* _What the exercise asks_: Pick out each line in the records that contains the word "مسابقات".

* _Data for analysis_:
════════════════════

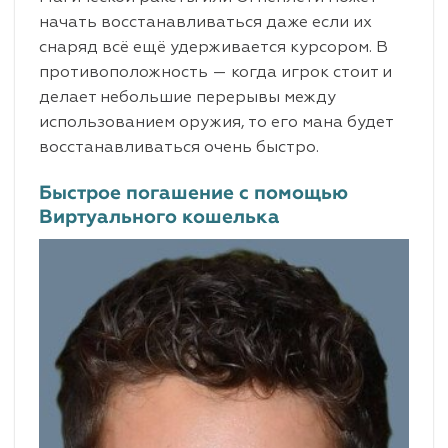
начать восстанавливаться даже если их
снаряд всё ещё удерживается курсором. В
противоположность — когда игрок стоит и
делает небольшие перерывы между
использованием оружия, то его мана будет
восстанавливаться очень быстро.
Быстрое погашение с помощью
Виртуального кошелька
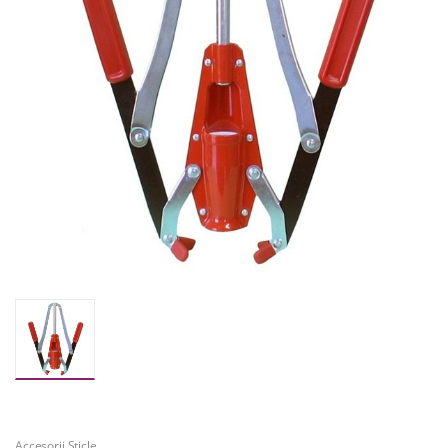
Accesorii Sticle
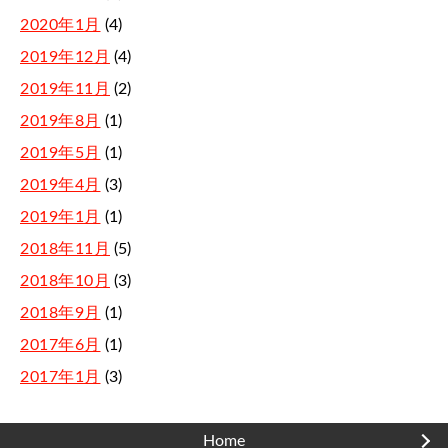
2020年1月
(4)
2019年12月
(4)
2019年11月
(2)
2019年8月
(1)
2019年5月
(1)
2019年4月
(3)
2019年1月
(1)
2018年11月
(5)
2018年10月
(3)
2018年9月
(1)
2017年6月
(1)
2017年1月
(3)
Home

════════════════════

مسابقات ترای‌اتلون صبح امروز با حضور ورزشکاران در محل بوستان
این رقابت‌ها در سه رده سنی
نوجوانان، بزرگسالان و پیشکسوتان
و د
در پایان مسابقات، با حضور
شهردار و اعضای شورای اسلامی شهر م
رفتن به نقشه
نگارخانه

════════════════════

* _Result for this exercise_:
مسابقات ترای‌اتلون صبح امروز با حضور ورزشکاران در محل بوستان
در پایان مسابقات، با حضور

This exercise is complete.